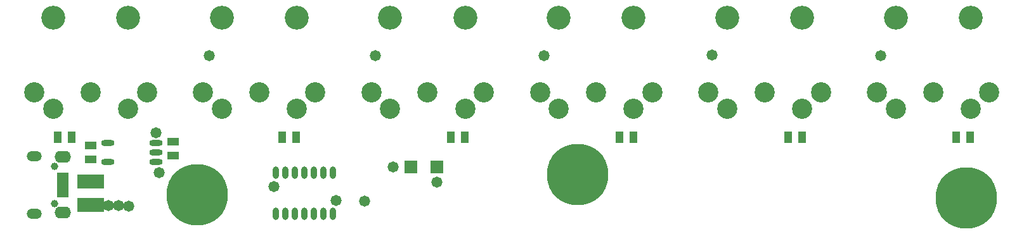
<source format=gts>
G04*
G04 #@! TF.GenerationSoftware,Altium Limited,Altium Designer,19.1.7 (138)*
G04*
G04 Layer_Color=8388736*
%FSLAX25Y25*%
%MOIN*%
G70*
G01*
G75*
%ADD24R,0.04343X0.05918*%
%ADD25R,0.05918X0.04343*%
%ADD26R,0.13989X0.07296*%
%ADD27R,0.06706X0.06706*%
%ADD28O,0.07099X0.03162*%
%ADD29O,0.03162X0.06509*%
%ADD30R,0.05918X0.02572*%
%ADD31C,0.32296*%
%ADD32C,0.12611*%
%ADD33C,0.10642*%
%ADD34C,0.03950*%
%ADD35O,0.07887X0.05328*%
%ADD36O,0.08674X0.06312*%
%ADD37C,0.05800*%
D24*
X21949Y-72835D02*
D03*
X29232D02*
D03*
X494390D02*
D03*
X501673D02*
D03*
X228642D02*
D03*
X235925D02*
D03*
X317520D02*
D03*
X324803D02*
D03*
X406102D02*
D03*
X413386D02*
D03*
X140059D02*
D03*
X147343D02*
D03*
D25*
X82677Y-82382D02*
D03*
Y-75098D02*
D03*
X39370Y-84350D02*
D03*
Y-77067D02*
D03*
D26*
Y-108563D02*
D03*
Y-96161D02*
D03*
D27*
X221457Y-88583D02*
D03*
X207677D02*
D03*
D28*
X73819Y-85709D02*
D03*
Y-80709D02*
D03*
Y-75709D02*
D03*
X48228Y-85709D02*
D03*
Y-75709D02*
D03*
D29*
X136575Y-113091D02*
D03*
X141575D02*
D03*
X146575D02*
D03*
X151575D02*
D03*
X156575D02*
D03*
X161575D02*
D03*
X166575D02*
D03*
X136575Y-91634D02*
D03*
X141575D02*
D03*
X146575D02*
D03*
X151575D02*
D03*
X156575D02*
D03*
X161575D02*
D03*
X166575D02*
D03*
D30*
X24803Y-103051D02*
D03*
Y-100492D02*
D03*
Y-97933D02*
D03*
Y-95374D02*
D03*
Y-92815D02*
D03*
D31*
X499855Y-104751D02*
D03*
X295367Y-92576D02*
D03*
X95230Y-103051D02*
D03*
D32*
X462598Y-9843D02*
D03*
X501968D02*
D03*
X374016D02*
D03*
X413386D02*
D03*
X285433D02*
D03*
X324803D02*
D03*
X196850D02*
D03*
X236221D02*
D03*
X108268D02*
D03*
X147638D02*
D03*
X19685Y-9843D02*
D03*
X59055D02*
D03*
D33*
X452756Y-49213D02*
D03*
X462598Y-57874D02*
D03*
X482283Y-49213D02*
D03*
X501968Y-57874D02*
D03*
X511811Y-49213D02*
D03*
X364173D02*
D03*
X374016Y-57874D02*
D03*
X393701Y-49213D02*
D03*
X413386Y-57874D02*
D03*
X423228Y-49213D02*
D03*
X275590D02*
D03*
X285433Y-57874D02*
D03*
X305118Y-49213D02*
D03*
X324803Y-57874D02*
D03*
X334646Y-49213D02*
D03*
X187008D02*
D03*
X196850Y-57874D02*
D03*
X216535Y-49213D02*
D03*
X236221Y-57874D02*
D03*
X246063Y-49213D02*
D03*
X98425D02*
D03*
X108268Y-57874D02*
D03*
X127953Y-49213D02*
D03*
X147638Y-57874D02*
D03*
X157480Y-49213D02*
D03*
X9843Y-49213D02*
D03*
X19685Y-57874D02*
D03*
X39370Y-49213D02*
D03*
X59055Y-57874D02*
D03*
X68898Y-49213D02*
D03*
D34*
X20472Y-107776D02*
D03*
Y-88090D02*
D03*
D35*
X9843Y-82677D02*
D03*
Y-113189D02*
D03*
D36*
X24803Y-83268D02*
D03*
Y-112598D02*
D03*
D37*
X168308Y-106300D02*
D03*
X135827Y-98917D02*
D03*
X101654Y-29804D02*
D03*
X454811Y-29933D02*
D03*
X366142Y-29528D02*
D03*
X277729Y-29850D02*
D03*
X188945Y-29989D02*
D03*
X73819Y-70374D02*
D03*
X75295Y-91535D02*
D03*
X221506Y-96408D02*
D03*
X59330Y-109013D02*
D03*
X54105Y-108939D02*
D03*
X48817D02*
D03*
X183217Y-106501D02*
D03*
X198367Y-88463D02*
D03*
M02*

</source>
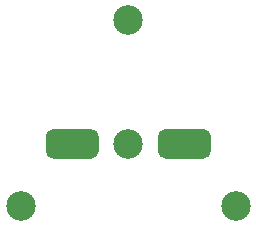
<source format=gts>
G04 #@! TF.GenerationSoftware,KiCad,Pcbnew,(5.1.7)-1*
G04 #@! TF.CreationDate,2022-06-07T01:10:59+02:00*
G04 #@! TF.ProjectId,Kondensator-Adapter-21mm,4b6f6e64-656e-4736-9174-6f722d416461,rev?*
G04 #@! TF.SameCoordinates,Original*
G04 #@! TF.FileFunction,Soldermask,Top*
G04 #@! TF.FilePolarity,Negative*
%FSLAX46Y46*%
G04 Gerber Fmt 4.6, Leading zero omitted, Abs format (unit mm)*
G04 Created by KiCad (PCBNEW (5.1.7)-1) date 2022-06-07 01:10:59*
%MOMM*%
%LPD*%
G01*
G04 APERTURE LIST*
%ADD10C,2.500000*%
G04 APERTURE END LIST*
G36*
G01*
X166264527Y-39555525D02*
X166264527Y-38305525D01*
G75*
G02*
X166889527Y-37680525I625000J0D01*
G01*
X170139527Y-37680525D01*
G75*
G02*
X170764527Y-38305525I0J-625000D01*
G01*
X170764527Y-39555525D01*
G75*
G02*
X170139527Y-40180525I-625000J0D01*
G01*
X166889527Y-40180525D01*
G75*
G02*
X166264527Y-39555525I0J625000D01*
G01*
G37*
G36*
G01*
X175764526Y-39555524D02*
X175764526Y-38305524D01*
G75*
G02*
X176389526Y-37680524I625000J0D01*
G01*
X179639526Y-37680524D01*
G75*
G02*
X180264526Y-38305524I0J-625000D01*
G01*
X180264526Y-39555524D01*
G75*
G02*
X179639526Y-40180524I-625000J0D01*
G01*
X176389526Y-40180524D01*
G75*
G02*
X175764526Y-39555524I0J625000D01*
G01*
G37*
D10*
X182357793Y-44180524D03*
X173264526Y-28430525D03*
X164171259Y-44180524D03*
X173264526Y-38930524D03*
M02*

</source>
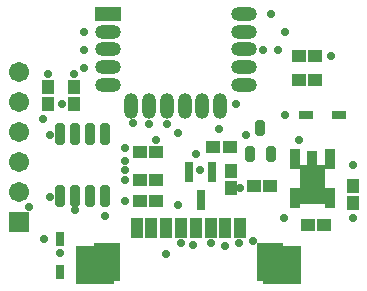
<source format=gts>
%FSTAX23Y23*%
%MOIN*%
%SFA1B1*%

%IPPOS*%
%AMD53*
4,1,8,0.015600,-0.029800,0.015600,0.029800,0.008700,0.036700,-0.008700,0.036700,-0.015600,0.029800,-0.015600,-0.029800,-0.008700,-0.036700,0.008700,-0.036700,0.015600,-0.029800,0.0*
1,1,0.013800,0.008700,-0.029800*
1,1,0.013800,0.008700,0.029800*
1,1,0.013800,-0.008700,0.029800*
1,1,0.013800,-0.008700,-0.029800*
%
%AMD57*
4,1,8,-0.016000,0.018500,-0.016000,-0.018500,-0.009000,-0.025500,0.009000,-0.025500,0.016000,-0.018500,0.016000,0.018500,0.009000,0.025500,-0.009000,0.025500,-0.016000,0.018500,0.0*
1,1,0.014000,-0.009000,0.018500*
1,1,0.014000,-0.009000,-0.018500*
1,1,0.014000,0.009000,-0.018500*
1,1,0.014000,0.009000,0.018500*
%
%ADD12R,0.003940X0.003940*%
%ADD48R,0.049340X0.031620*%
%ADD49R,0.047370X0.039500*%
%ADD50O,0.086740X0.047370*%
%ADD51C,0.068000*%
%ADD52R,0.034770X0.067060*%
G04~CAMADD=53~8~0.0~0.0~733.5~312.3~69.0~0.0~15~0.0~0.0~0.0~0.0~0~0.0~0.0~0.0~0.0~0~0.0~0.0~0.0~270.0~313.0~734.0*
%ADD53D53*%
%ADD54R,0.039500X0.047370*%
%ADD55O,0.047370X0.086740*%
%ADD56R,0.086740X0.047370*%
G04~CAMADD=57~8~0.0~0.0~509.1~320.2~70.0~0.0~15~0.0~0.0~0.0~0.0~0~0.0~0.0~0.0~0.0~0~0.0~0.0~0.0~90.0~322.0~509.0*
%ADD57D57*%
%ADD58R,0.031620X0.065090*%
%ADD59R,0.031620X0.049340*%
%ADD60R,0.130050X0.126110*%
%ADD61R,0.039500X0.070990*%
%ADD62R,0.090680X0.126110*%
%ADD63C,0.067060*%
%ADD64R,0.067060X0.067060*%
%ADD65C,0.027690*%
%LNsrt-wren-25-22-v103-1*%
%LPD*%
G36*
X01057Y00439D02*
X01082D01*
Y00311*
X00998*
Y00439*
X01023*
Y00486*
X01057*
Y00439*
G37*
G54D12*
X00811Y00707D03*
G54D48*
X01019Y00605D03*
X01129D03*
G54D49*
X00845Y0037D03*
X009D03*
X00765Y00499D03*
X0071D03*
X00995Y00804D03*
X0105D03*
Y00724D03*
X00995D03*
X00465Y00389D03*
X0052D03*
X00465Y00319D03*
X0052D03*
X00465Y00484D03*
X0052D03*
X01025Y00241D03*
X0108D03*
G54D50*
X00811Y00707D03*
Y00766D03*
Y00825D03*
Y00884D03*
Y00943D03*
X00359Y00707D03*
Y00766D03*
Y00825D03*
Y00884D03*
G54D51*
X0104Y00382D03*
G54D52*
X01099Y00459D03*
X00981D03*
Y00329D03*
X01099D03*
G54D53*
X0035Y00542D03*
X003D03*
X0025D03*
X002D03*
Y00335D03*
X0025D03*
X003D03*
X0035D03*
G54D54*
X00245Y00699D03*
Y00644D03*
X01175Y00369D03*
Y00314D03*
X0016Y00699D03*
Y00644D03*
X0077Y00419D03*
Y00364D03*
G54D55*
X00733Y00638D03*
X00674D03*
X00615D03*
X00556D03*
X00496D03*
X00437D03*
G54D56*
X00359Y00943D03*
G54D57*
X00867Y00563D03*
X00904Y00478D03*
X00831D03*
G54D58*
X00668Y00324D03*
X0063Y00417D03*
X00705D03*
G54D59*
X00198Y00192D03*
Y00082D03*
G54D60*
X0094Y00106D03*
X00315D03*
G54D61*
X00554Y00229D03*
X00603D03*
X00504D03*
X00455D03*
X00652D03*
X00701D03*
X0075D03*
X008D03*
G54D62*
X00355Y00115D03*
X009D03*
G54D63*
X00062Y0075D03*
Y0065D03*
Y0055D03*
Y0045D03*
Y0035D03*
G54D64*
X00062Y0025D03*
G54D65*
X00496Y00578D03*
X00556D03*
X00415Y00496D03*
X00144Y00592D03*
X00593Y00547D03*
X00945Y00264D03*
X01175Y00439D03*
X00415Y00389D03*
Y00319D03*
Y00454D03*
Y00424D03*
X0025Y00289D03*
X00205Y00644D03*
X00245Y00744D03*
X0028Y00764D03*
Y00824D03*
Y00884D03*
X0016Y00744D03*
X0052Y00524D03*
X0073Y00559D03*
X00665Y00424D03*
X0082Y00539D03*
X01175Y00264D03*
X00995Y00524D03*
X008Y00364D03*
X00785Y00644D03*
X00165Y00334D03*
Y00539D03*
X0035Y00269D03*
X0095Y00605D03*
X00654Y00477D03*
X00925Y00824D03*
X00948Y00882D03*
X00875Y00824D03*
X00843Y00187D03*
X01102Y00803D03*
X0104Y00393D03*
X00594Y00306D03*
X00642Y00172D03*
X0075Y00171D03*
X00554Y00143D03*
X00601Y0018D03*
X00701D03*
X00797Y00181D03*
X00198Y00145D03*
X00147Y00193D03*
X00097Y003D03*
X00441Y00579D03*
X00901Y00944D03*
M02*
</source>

━━━━━━━━

What you have to do:
Show all lines from the entries that hold "KiCad".

Finished exercise:
G04 #@! TF.GenerationSoftware,KiCad,Pcbnew,(5.1.7)-1*
G04 Created by KiCad (PCBNEW (5.1.7)-1) date 2022-06-07 01:10:59*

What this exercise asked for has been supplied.